= Critical anthropomorphism =

Perspective in the study of animal behavior

Critical anthropomorphism (from ethology and comparative psychology) refers to a perspective in the study of animal behavior. It uses scientific knowledge of the species, its perceptual world, and ecological and evolutionary history to generate hypotheses through the lens of the sentience of the observer. The term is of particular relevance to mentalistic behavioral mechanisms, and its application involves using "natural history, our perceptions, intuitions, feelings, careful behavioral descriptions, identifying with the animal, optimization models, previous studies, and so forth in order to generate ideas that may prove useful in gaining understanding and the ability to predict outcomes of planned (experimental) and unplanned interventions".

== Background ==
Gordon Burghardt introduced the term critical anthropomorphism in the mid-1980s in an essay tracing historical views on animal awareness and cognition. Though not by name, the concept of critical anthropomorphism has historical roots dating to Jakob von Uexküll's umwelt and innenwelt (German for "environment/surroundings" and "inner world", respectively). Jakob von Uexküll studied numerous organisms with diverse sensory processes, concluding that the human understanding of these processes and the resulting perceptions (the innenwelt), shape human insight regarding the behavior and experiences of nonhuman species. von Uexküll pointed out that although different species share the same physical environment, the relationship between the innenwelt and umwelt of each species is unique due to their adaptively specialized capacities. The concepts of the umwelt and innenwelt originated from classical ethology, prompting scientists including Nikolaas Tinbergen, Konrad Lorenz, Karl von Frisch to consider the role of subjectivity in the design, observation, and interpretation of research studies involving nonhuman species. As noted by Burghardt, critically anthropomorphic approaches are evident in early animal work that recognized the possibility of cognitive processes in animals. Edward Chace Tolman's work on cognitive maps, for example, stands as an early example of critical anthropomorphism.

== Implementation ==
The critically anthropomorphic approach has been applied to a range of species and behavioral and cognitive capacities. Burghardt and Rivas describe case histories of how critical anthropomorphism informed the design and interpretation of animal behavior research. The examples include foraging tactics in snakes, aposematic (warning) coloration, courtship behavior in the Drosophila fruit fly, language and communication, zoo exhibit design, and conservation planning for wildlife management. Rivas and Burghardt also used critical anthropomorphism to explain female biased sexual dimorphism in anacondas and other snakes.

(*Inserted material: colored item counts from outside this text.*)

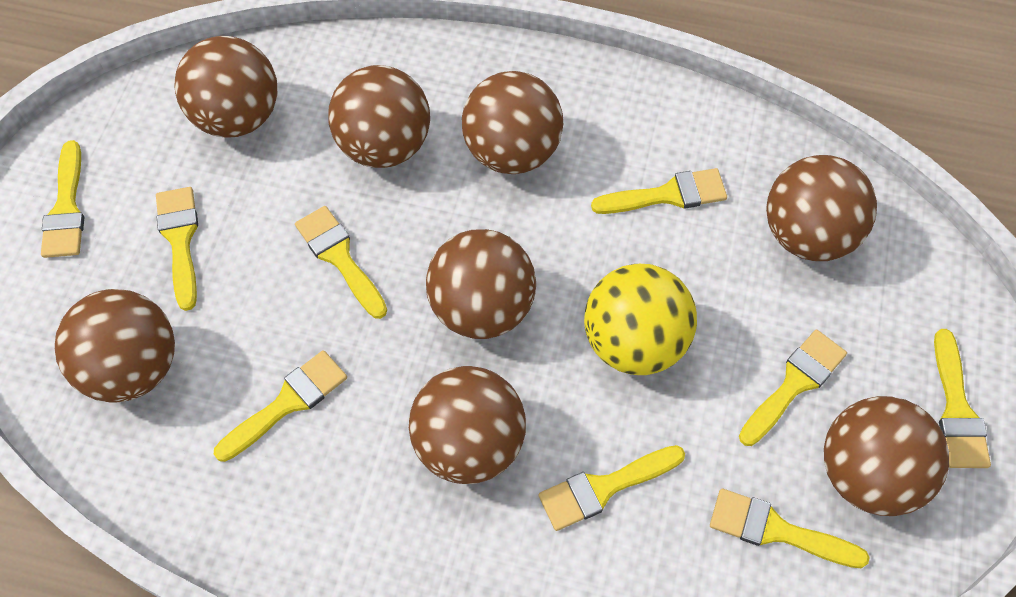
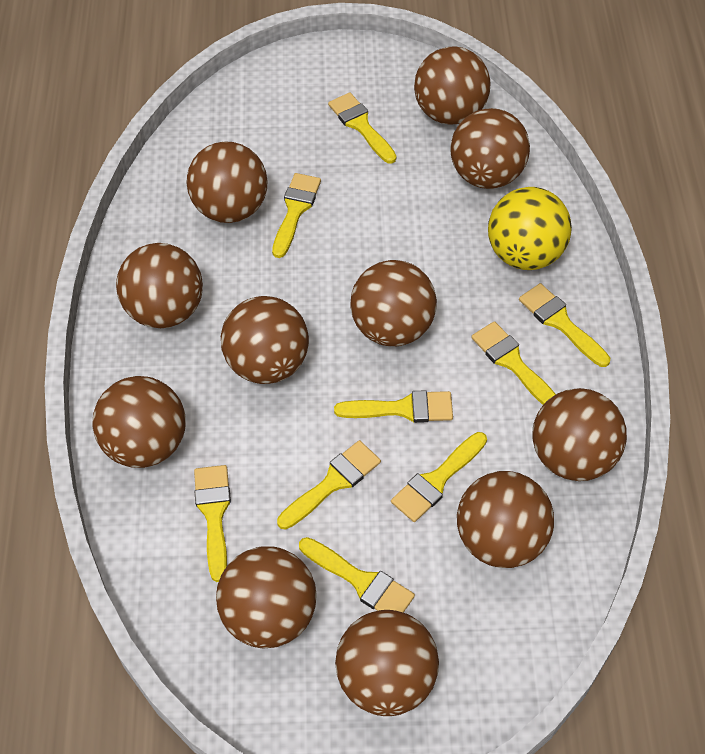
brown ball: [55,289,175,403] [174,36,277,137] [328,65,430,168] [409,366,526,484] [426,229,536,339] [462,71,563,174] [766,155,877,261] [824,396,949,516] = 8 -> [93,376,186,468] [116,243,203,328] [187,141,267,223] [216,546,317,648] [221,296,309,384] [335,610,439,716] [350,260,437,346] [414,46,491,125] [451,108,530,189] [457,471,554,568] [532,388,627,481] = 11

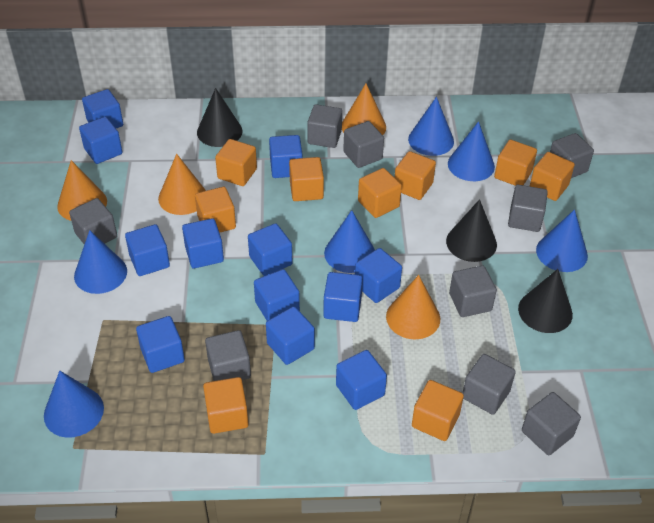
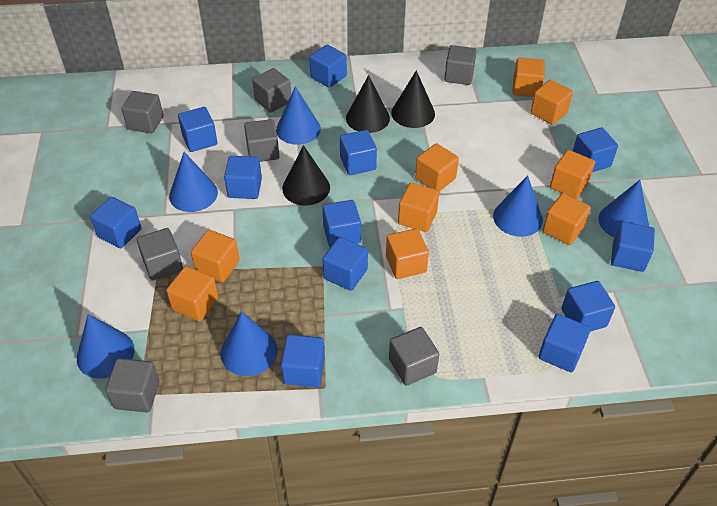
grey cube: [69,198,117,244] [205,330,251,381] [307,104,342,148] [343,121,384,168] [449,265,497,317] [463,354,516,415] [508,185,548,232] [522,392,581,455] [550,133,594,178] = 9 -> [105,358,160,413] [121,91,163,134] [137,228,183,281] [244,119,279,162] [252,68,291,113] [389,327,439,386] [444,45,477,85] = 7
orange cone: [57,160,107,221] [158,154,206,215] [342,84,386,135] [386,275,440,339] = 4 -> none = 0

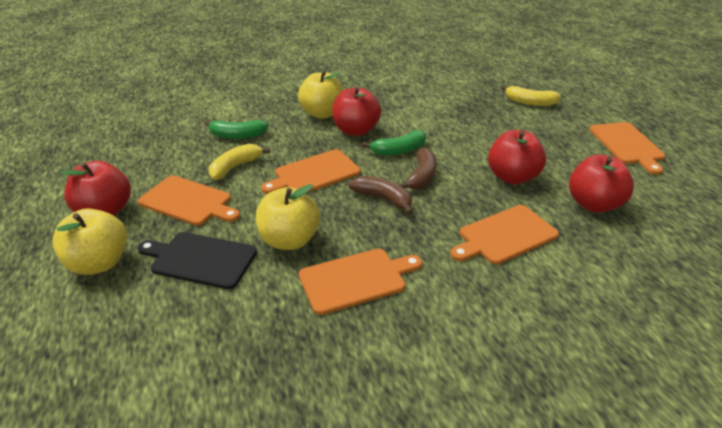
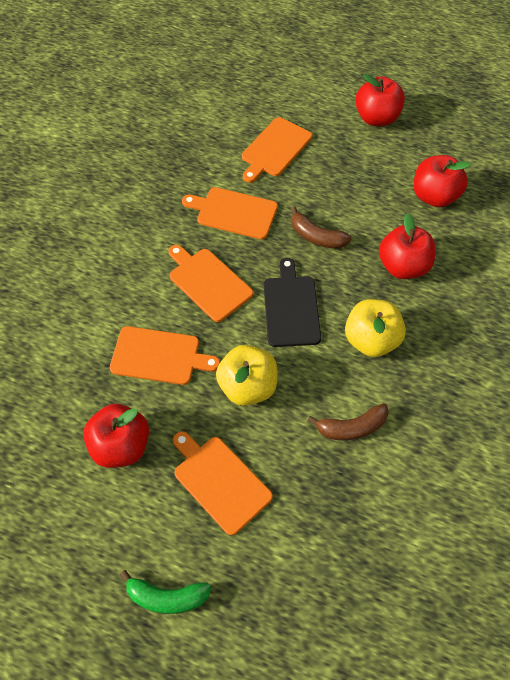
green banana: [204,120,268,139] [362,130,426,156] = 2 -> [120,570,211,614] = 1
yellow apple: [52,208,127,275] [256,184,320,250] [298,71,344,119] = 3 -> [216,345,277,406] [345,299,406,357] = 2
yellow banana: [209,144,270,180] [501,85,561,106] = 2 -> none = 0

Historically, an idea like critical anthropomorphism would be at odds with behaviorism, but some contemporary investigators of animal conditioning and learning take exception. For example, Timberlake and Delmater (1991) argued that behaviorists should relax their mechanistic constraints and consider the sensory and perceptual worlds of nonhuman species:

Instead of projecting oneself as a particular type of human into the circumstances of the organism, one attempts to assume both the circumstances and the characteristics of the organism...Experimenters not only need to put themselves in the subject's shoes, they need to wear them – walk, watch, hear, touch, and act like the subject. The humility required to assume this role coupled with the power of the experimental approach should increase the efficiency with which the understanding, prediction, and control of behavior can advance.

== Caveats ==
The idea of an inner world resembles subjective states, contrasting it with behaviorism, particularly radical behaviorism. However, even ardent critics of using anecdotes and rich interpretation of animal behavior, such as Conwy Lloyd Morgan, acknowledge that studying the behavior of other organisms requires a degree of introspection on the part of the observer. Morgan argued that studying the behavior of other organisms was a doubly inductive process; this process begins with observation and description of the animal, which is followed by the subjective induction of that behavior based on the observer's own understanding of his or her own conscious experience. Morgan argued that the observer's introspectionis essential to understanding the behavior of others, and he held firm on the importance of remaining critical and objective when doing so. Clive Wynne, a vocal critic of anthropomorphism, considers the alternatives espoused by scientists, such as critical anthropomorphism or biocentric anthropomorphism, to be nonscientific. Wynne discusses the history of anthropomorphism through George Henry Lewes, George Romanes, and Charles Darwin to elaborate on pitfalls, limitations, and the arguably nonscientific status of anthropomorphism. Wynne argues that modern versions of behaviorism are no more accurate than their historical predecessors.

Burghardt counters Wynne's arguments by pointing out that: 1) critical anthropomorphism is not by itself intended to be a description and explanation of behavior, but rather as a heuristic for generating testable hypotheses, 2) critical anthropomorphism can—and has—been used to avoid ill-conceived studies of animal behavior, 3) denying our status as animals and that we might share similar experiences of the world with nonhuman species is itself erroneous, and 4) mentalistic explanations of behavior are not, as Wynne suggests, equal to supernatural ones.